Государь, которого Ромашов не смог узнать тогда на скомканных простынях, стоял на трибуне среди зелени фуражек и золота погон. Первый в ряду тех, кто олицетворял собой новою эпоху. Ничем не напоминающий теперь ту сломанную куклу. Совсем другой. Перерожденный.
    Парадная «коробка» миновала трибуну в блеске стали и трепете знаменного шелка. Священники покинули стартовую, сияя торжественными облачениями, вернулись к трибунам.

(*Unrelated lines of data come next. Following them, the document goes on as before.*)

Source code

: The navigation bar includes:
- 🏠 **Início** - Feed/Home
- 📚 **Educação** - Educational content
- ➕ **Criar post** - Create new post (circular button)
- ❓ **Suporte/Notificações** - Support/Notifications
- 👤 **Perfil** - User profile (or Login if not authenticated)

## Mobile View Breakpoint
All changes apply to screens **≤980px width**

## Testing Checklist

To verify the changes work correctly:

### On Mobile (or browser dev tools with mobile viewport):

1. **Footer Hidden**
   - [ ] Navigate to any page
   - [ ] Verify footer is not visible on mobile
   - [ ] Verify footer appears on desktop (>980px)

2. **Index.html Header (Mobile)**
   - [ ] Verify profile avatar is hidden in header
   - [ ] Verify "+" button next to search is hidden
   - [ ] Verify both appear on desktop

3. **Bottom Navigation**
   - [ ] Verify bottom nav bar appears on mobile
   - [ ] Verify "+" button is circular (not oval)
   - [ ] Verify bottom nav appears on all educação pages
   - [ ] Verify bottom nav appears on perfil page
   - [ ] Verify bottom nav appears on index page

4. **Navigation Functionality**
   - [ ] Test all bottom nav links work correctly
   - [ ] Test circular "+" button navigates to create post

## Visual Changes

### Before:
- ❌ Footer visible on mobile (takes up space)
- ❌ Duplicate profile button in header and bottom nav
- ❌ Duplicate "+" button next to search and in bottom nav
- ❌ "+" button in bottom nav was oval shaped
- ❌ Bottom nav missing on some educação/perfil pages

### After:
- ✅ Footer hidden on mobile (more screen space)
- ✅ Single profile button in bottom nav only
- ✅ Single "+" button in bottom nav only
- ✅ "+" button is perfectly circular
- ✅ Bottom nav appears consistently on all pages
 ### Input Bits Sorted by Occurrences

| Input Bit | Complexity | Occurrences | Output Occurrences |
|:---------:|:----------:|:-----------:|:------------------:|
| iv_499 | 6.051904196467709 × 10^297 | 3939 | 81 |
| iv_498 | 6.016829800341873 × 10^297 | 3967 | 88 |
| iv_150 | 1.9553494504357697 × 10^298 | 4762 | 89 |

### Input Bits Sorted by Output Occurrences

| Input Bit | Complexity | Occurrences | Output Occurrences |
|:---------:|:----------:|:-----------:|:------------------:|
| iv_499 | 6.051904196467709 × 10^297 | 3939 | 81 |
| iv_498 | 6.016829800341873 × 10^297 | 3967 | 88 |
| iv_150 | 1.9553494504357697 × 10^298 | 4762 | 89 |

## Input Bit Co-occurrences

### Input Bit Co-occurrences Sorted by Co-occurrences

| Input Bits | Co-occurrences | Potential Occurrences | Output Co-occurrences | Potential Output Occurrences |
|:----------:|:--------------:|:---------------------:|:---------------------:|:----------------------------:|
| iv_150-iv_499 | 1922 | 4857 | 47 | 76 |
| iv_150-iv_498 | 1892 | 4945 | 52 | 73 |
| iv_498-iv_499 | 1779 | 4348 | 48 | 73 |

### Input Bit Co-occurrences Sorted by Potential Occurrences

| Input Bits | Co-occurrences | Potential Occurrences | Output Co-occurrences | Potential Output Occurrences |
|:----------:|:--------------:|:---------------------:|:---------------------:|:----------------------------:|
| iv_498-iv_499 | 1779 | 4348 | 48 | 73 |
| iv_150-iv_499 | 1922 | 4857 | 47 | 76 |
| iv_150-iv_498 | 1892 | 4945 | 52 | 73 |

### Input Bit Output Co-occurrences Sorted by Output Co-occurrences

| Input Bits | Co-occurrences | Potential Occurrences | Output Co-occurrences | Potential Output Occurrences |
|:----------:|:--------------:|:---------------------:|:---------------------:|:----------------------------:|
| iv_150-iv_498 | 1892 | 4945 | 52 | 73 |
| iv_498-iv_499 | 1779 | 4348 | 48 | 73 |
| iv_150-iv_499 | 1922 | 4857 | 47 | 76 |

Дендротехи повели к грузовым шлюзам чавкающие ходовой, свернутые «по мирке» бутоны «тополей» и «кипарисов»…
    
    Лесхозов труд и плод креатур-фидов
    Хранить, беречь любой из нас готов
    Ударной силой «Айсидов» и «Гридов»
    И быстротой и натиском шипов!

    
    Бионавты пошли к кораблю, напоследок с жадностью втягивая ноздрями теплый земной воздух. Солнце мерцало на золотистых, глянцевито-блестящих комбинезонах с воротниками под горло, на черных забралах гермошлемов в их руках.
    Государь махал с трибуны, провожая их в путь. Махал техникам и инженерам, военным и ученым, махал Ромашову, и его деду, стоящему среди блистающих орденами генералов, махал своему народу, приветствовал всех. Он распустился - прекраснейший из цветов своей страны, первый среди равных! Осенял отправляющихся в путь бионавтов тонкой оливковой ладонью. В больших глазах его горело солнечное пламя, искрилось расплавленное золото. Обрамляющий тонкое красивое лицо веер лепестков цвел на три оттенка. Снежно-белый, как наши бескрайние снега – как вызов, мы зарастим их нашими садами! Лазорево-синий, как наше бескрайнее небо – мы заселим его, заполним его стремительными эскадрами биокораблей! Алый, как кровь, пролитая за нашу землю отцами и дедами – они навсегда в нашей памяти. Они – наши корни.